Earnest, based in San Francisco, is marketing $112 million of notes backed by loans to borrowers who will graduate within six months of issuance of the loan or who have already graduated with an undergraduate or graduate degree and demonstrate a strong ability to repay their debt, according to DBRS, which is rating the notes.

Earnest was founded in 2013 by chief executive Louis Beryl and chief operating officer Benjamin Hutchinson, and operates in 38 states. It competes with other marketplace lenders, but has only been lending since 2014, while SoFi Lending Corp. and CommonBond were both founded in 2011. As of Dec. 31, 2015 Earnest had funded some $400 million of student loans to 5,580 borrowers.

Like SoFi, Earnest is courting young professionals, using its student loan refinancing product to establish a relationship in hopes of eventually selling them an array of financial products and services. Both startups aspire to be more banklike than their peers in the white-hot marketplace lending space. Securitization offers them a way to fund rapid loan growth.

DBRS has assigned provisional ratings of single-A to the senior, class A notes from Earnest's bond offering; that’s the same rating that it assigned to the senior notes issued by the most recent deals from SoFi and CommonBond.

A subordinate tranche of class B notes, to be issued by a trust called EARN 2016-1, is provisionally rated BBB.

Initial overcollateralization for the class A and class B Notes will be 12.4% and 6.5%, respectively. Prior to the February 2017 payment date, excess spread will not be released from the trust. Instead, available funds will be used to build overcollateralization to either 16% of the total pool balance plus the reserve account or $3 million, whichever is greater.  Available funds will also be used to build class B Note overcollateralization to 10% of the total pool balance plus the reserve account or $2 million, whichever is greater.

The weighted-average life of the class A notes is roughly 3.53 years. This is considerably shorter that the majority of student loan-backed securities, both because the borrowers have already completed school and are making payments and because these borrowers have extra income that can be used to pay down principal. The shorter tenor reduces exposure to macroeconomic conditions that could affect borrowers’ ability to make payments.
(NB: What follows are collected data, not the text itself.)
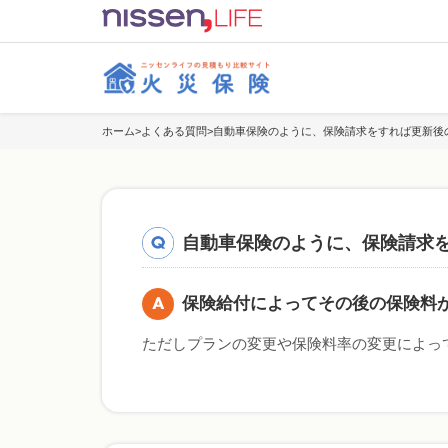
ホーム
よくある質問
自動車保険のように、保険請求をすれば更新後
自動車保険のように、保険請求
保険給付によってその後の保険料
ただしプランの変更や保険料率の変更によっ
The borrowers in the loan portfolio have a weighted average credit score of 775 and weighted average income of $143,535. Most are employed and have been making timely loan payments for a significant amount of time, which makes them less likely to default than more typical student loan borrowers who are in school or just entering repayment.

According to Earnest, since the inception of its student lending business, there have been no loans more than 60 days delinquent and two hardship forbearances granted.

About 81.0% of the pool's outstanding principal balance consists of loans made to borrowers who obtained a graduate degree. Loans made to graduate students have historically defaulted at much lower rates than loans made to undergrads. According to the Department of Education, the three-year cohort default rate for Grad PLUS loans (federally guaranteed loans to fund graduate school) is about 1%.

Earnest will service the loans; the Higher Education Loan Authority of the State of Missouri acts as the “hot” back-up servicer for this transaction and will assume the servicing responsibilities of Earnest under certain circumstances.